Non si può, inoltre, sottacere la ricaduta politica di questi ultimi eventi, che richiama le cose che ho più volte affermato, ovvero che quando una comunità viene colpita da un “lutto”, come è stato lo scioglimento dell’organo democratico più rappresentativo della città, si deve avere la forza di comprendere le ragioni, analizzare le vicende, comprendere il sistema di relazioni, restituire un quadro credibile e condiviso dell’accaduto. Da noi si è fatto esattamente il contrario: decretato lo scioglimento da parte del Governo, la politica ed i suoi attori anche istituzionali hanno provato a buttare il bambino insieme all’acqua sporca, per sparire definitivamente dalla scena politica locale, lasciando alla commissione straordinaria il compito di provare a riannodare e ricostruire una comunità fortemente disorientata. Tutto ciò senza considerare che la gestione commissariale si riduce, come abbiamo potuto leggere nella relazione di fine mandato dei tre commissari, ad un elenco di azioni di ordinaria amministrazione, non in linea con le ragioni stesse dello scioglimento.

Finita la fase commissariale, le forze politiche e non solo si sono precipitate alla corsa al voto utilizzando il tema della mafia in modo strumentale e cercando di accaparrarsi con argomentazioni genericamente condivisibili il consenso, fino al punto di non affrontare mai il tema in termini chiari e senza timore alcuno, ma provando ad autodeterminare una distanza dal sistema criminale con slogan, codici e buone prassi, nel classico stile di chi prova a buttare la palla dall’altra parte del campo.

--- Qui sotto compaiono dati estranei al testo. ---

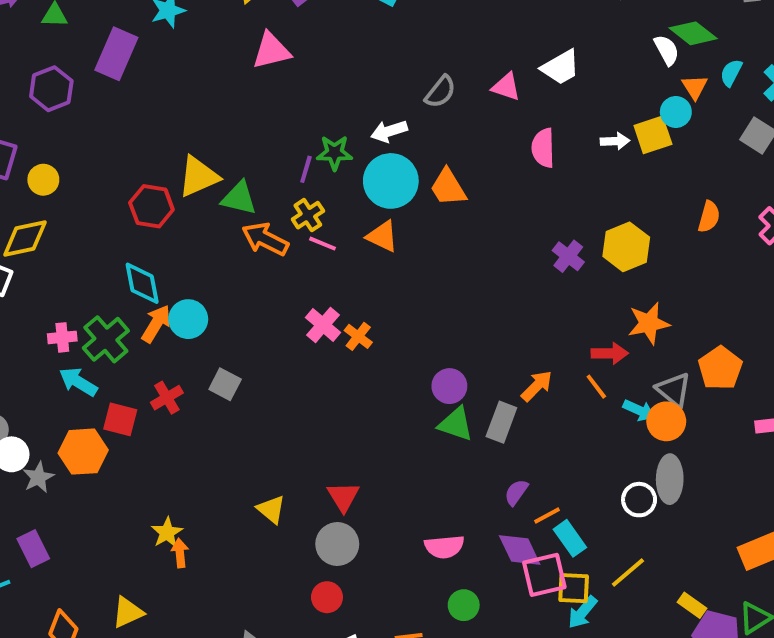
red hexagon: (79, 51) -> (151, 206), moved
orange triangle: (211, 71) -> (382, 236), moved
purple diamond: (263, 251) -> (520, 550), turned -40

Invece, l’operazione “Omnia Nostra” dimostra che la città ha perso più di due anni inutilmente e che il prodotto dello scioglimento ha di fatto definitivamente allontanato molte delle risorse migliori che potevano essere destinate alla vita politica, con la conseguente desertificazione della capacità di selezione dei candidati e l’esigenza del consenso a tutti i costi, non tenendo conto nemmeno dei profili di conoscenza che le 365 pagine della commissione di accesso, che ne hanno anticipato lo scioglimento, ci aveva discutibilmente fornito.

In questo clima, ci siamo ritrovati candidati impegnati nella competizione elettorale senza un retroterra culturale e politico chiaro, sapendo fin dall’inizio che non sarebbe bastato il certificato del casellario giudiziale come salvacondotto. Ed è fortemente discutibile l’inutile tentativo di etichettare come l’operazione “Omnia Nostra” sia politicamente attribuibile ad una parte politica. Evidentemente non solo non si è voluto leggere le oltre 1800 pagine dell’ordinanza, ma si prova a ripetere il tentativo di individuare un responsabile, senza prendere coscienza che il problema riguarda tutti, indistintamente.

Probabilmente sfugge che per sciogliere un Comune non è necessario l'accertamento di reati, ma è sufficiente che emergano rapporti, relazioni o frequentazioni con soggetti affini alla criminalità organizzata, anche a prescindere dal fatto che i politici abbiano voluto assecondare le richieste mafiose, come ho avuto modo di scrivere in precedenza.

Oggi siamo in presenza di situazioni opache o, peggio ancora, con personaggi politici o a loro sostegno chiaramente coinvolti. Chi pensa che questo epilogo non era prevedibile, mente spudoratamente: i segnali erano evidenti a tutti.

Adesso il problema è dunque quello della zizzania e dell'erba cattiva che infesta il grano. La storia umana, la storia della nostra città e la storia personale di ciascuno di noi è un campo di lotta tra bene e male. Proviamo a non far sparire il grano dalla nostra amata Manfredonia».